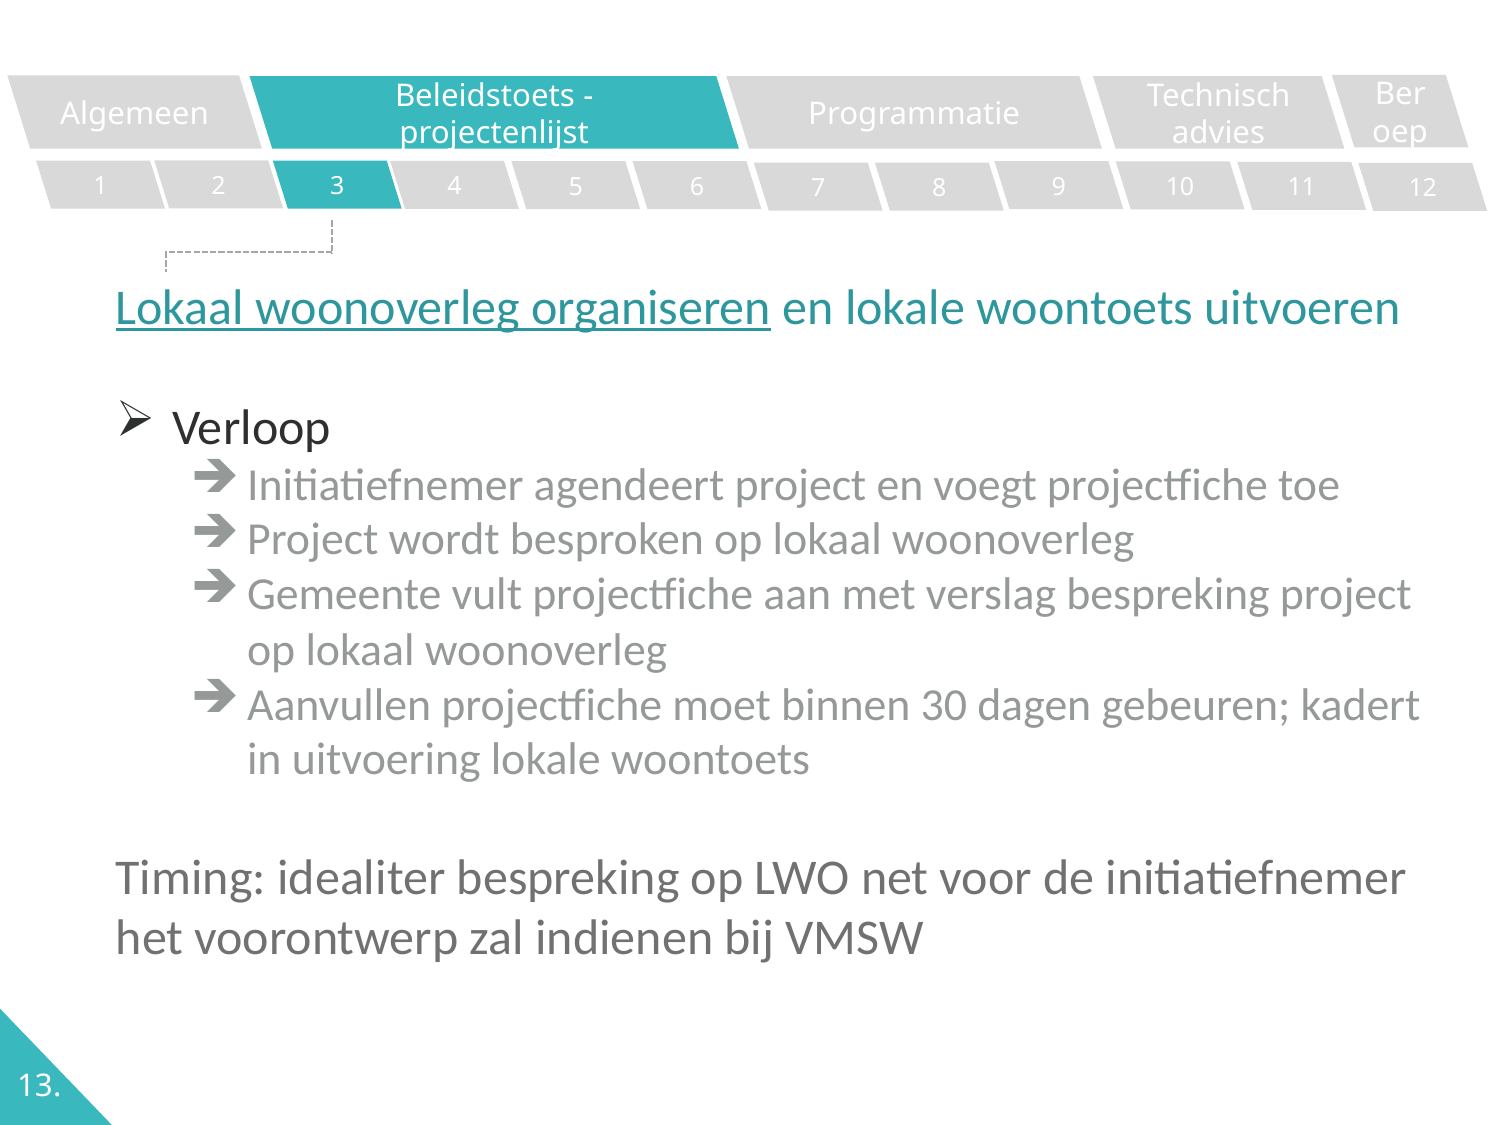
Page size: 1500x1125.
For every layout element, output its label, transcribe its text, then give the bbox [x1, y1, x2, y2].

list 13. [14, 1068, 64, 1110]
text_box 5 [509, 160, 642, 211]
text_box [165, 220, 333, 273]
text_box 8 [873, 161, 1006, 212]
text_box 6 [631, 160, 763, 211]
text_box 4 [388, 159, 521, 210]
text_box 2 [152, 159, 285, 210]
text_box 3 [271, 159, 404, 210]
text_box 9 [993, 160, 1125, 211]
text_box 11 [1235, 160, 1368, 211]
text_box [7, 74, 1469, 149]
text_box 7 [752, 161, 885, 212]
text_box 1 [34, 159, 167, 210]
text_box 12 [1356, 161, 1489, 212]
text_box Lokaal woonoverleg organiseren en lokale woontoets uitvoeren Verloop Initiatiefnemer agendeert project en voegt projectfiche toe Project wordt besproken op lokaal woonoverleg Gemeente vult projectfiche aan met verslag bespreking project op lokaal woonoverleg Aanvullen projectfiche moet binnen 30 dagen gebeuren; kadert in uitvoering lokale woontoets Timing: idealiter bespreking op LWO net voor de initiatiefnemer het voorontwerp zal indienen bij VMSW [101, 266, 1480, 972]
text_box 10 [1114, 160, 1246, 211]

^^^^

• **TASK TO COMPLETE**
Take the line containing "For every layout" and every line after it up to the last line of the listing, and output them exactly, with nothing else.

• **THE ANSWER**
For every layout element, output its label, transcribe its text, then give the bbox [x1, y1, x2, y2].

list 13. [14, 1068, 64, 1110]
text_box 5 [509, 160, 642, 211]
text_box [165, 220, 333, 273]
text_box 8 [873, 161, 1006, 212]
text_box 6 [631, 160, 763, 211]
text_box 4 [388, 159, 521, 210]
text_box 2 [152, 159, 285, 210]
text_box 3 [271, 159, 404, 210]
text_box 9 [993, 160, 1125, 211]
text_box 11 [1235, 160, 1368, 211]
text_box [7, 74, 1469, 149]
text_box 7 [752, 161, 885, 212]
text_box 1 [34, 159, 167, 210]
text_box 12 [1356, 161, 1489, 212]
text_box Lokaal woonoverleg organiseren en lokale woontoets uitvoeren Verloop Initiatiefnemer agendeert project en voegt projectfiche toe Project wordt besproken op lokaal woonoverleg Gemeente vult projectfiche aan met verslag bespreking project op lokaal woonoverleg Aanvullen projectfiche moet binnen 30 dagen gebeuren; kadert in uitvoering lokale woontoets Timing: idealiter bespreking op LWO net voor de initiatiefnemer het voorontwerp zal indienen bij VMSW [101, 266, 1480, 972]
text_box 10 [1114, 160, 1246, 211]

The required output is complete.